January 9

Zendesk cloud services remain in high demand

2  comments

Zendesk stock lays out an interesting story worth diving into.

Prior to the pandemic, global SAAS cloud services grew at an extraordinary rate.

Lockdowns and dampened economic activity slowed this for a period. Yet, companies like Zendesk grew revenues even in the depths of the crisis.

But do they deserve their lofty valuation?

The company hasn’t turned an operating profit yet, and expects to lose ~$16-$20 million on a non-GAAP basis and $35-$39 million on a GAAP basis.

Yet, they crossed the $1 billion revenue run-rate mark with revenue climbed 24% for the same quarter year-over-year, with GAAP gross margins up 4.1% to 76%.

And there’s a lot to love with their investments and especially their recent partnership with WhatsApp.

 

Financial analysis

Since Zendesk hit the markets in 2012, they have yet to turn a profit. Normally that would be worrisome. Yet, they’ve managed to increase their gross margin steadily from 65.3% in the first year to a rolling 12-month 74.8%. 

Source: Morningstar

At the same time, they saw double-digit topline growth over 35% from 2017-2019 and still hitting nearly 25% in 2020 despite the pandemic.

Like other tech companies, the question is when will they turn a profit.

As you can see in the chart above sales and general administrative expenses declined steadily as a percentage of revenue. Yet, the company remains just below 18% of revenue in the hole. 

Other SAAS cloud computing companies give us an idea of where they might land. For example, ServiceNow (NOW) boasts a slightly higher gross margin of 76%-78%. Their SG&A sit around 50%-55% with R&D slightly lower at 20%-22%.

If you assume their current run-rate of improvement, it should take about five more years to get to and past breakeven. We can look to these other SAAS cloud companies to get a sense of where they might land in the future. 

Taking 4% EBT margin, we would get ~$0.37 EPS and a 383x P/E. So, it’s not exactly cheap, even if you account for the growth. So, you’ve got a lot that needs to happen to make this a value.

How they measure up

At the moment, Zendesk tends to outperform its peers in most categories. Companies like Freshdesk, Zoho, Jira, and ServiceNow all get high ranks.
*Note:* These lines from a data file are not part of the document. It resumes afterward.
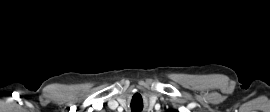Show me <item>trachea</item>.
Listing matches in <instances>:
<instances>
[{
  "label": "trachea",
  "instance_id": "3493384b",
  "mask_svg": "<svg viewBox=\"0 0 270 112\" xmlns=\"http://www.w3.org/2000/svg\"><path fill=\"white\" fill-rule=\"evenodd\" d=\"M131 109H132V111H133V112H136V111H141V110H142V108H140V109H139V108H137V107H134V108H133V107H131Z\"/></svg>",
  "mask_w": 270,
  "mask_h": 112
}]
</instances>
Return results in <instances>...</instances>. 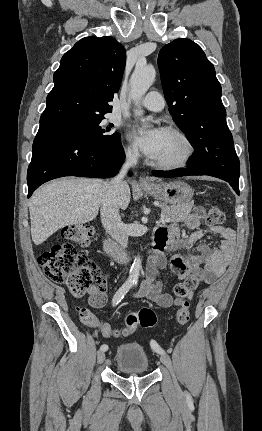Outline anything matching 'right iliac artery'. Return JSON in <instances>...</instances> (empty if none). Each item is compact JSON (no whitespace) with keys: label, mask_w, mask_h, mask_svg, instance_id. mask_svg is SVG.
Listing matches in <instances>:
<instances>
[{"label":"right iliac artery","mask_w":262,"mask_h":431,"mask_svg":"<svg viewBox=\"0 0 262 431\" xmlns=\"http://www.w3.org/2000/svg\"><path fill=\"white\" fill-rule=\"evenodd\" d=\"M132 287V283L130 281H126L120 288L119 290L116 292V294L114 295V298L112 300V305L116 306L121 299H123L124 295L129 291V289ZM100 350L102 351H107L108 350V346L106 344H103L100 347Z\"/></svg>","instance_id":"right-iliac-artery-1"}]
</instances>
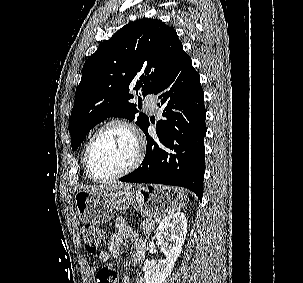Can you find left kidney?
<instances>
[{
	"label": "left kidney",
	"mask_w": 303,
	"mask_h": 283,
	"mask_svg": "<svg viewBox=\"0 0 303 283\" xmlns=\"http://www.w3.org/2000/svg\"><path fill=\"white\" fill-rule=\"evenodd\" d=\"M187 233V219L183 213L170 215L162 220L156 230V238L165 259L157 264L144 262L145 283H163L171 274L179 257Z\"/></svg>",
	"instance_id": "left-kidney-1"
}]
</instances>
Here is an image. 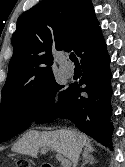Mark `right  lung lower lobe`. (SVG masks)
Here are the masks:
<instances>
[{
  "mask_svg": "<svg viewBox=\"0 0 125 167\" xmlns=\"http://www.w3.org/2000/svg\"><path fill=\"white\" fill-rule=\"evenodd\" d=\"M79 57L83 69L79 84H71L63 100L52 105L35 122L70 119L82 132L112 149L110 57L101 31L82 49ZM82 92L86 94L83 96Z\"/></svg>",
  "mask_w": 125,
  "mask_h": 167,
  "instance_id": "right-lung-lower-lobe-1",
  "label": "right lung lower lobe"
}]
</instances>
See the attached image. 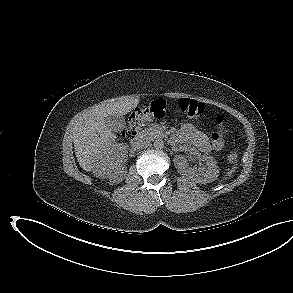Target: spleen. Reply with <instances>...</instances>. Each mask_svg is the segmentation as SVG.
Listing matches in <instances>:
<instances>
[{"mask_svg":"<svg viewBox=\"0 0 293 293\" xmlns=\"http://www.w3.org/2000/svg\"><path fill=\"white\" fill-rule=\"evenodd\" d=\"M235 171V169L233 168V169H231V170H229L228 172H227V176H231L232 175V173Z\"/></svg>","mask_w":293,"mask_h":293,"instance_id":"1","label":"spleen"}]
</instances>
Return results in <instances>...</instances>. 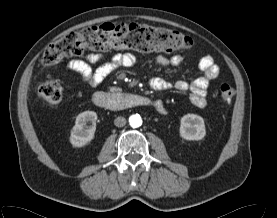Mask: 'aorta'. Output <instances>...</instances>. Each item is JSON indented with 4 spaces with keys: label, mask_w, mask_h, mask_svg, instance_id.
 <instances>
[{
    "label": "aorta",
    "mask_w": 277,
    "mask_h": 218,
    "mask_svg": "<svg viewBox=\"0 0 277 218\" xmlns=\"http://www.w3.org/2000/svg\"><path fill=\"white\" fill-rule=\"evenodd\" d=\"M129 124L132 128H138L142 125V119L141 116L138 114L131 115L129 117Z\"/></svg>",
    "instance_id": "aorta-1"
}]
</instances>
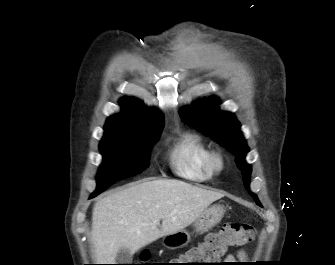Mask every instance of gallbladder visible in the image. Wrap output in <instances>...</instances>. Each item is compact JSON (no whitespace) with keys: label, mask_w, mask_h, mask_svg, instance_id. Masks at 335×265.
Returning <instances> with one entry per match:
<instances>
[{"label":"gallbladder","mask_w":335,"mask_h":265,"mask_svg":"<svg viewBox=\"0 0 335 265\" xmlns=\"http://www.w3.org/2000/svg\"><path fill=\"white\" fill-rule=\"evenodd\" d=\"M133 254L127 248H121L116 254L115 261L117 264H130Z\"/></svg>","instance_id":"1"}]
</instances>
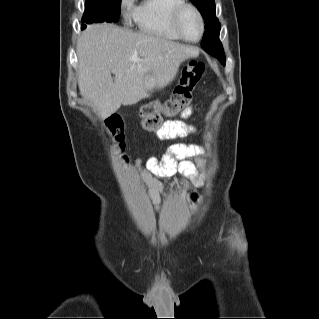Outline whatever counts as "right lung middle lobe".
<instances>
[{
  "label": "right lung middle lobe",
  "mask_w": 319,
  "mask_h": 319,
  "mask_svg": "<svg viewBox=\"0 0 319 319\" xmlns=\"http://www.w3.org/2000/svg\"><path fill=\"white\" fill-rule=\"evenodd\" d=\"M121 0H86L82 21L87 24L116 22L120 16ZM86 26L83 24L82 29Z\"/></svg>",
  "instance_id": "1"
}]
</instances>
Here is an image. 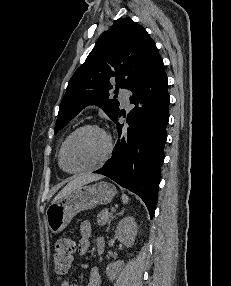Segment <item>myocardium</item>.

Yet in one category or another, they often lack the full suite of options available from Zendesk.

Where Zendesk stands out is the company’s ability to create end-to-end solutions. While this isn’t always workable for small businesses, it offers an array of choices for businesses to create unique customer experiences.

The company’s introduction on Zenesk Sunshine is a perfect example of where the company has taken the big data trend and turned it into an active product for customers. 

Keep in mind that the company has primarily focused on service and still sees enormous potential in other verticals.

Whatsapp Partnership

As part of their ongoing efforts to create a fully integrated experience, Zendesk partnered with Whatsapp to create new channels for customer interaction.

This expands on the company’s current messaging channel integration across web, social, and mobile. Customers will be able to engage with service representatives in a variety of engagements from purchase to solving service issues.

The addition of Whatsapp adds to the expansive capabilities of Zendesk’s CRM platform, making it one of the few SAAS able to work across multiple mediums.

Final Thoughts

There’s no question that Zendesk has the plan and vision for growth. What we don’t yet know is whether they can turn a profit.

In their upcoming annual report, look for discussions about how and when the company expects to reduce SG&A relative to revenues and growth. This will be the key to their sustainability in the future.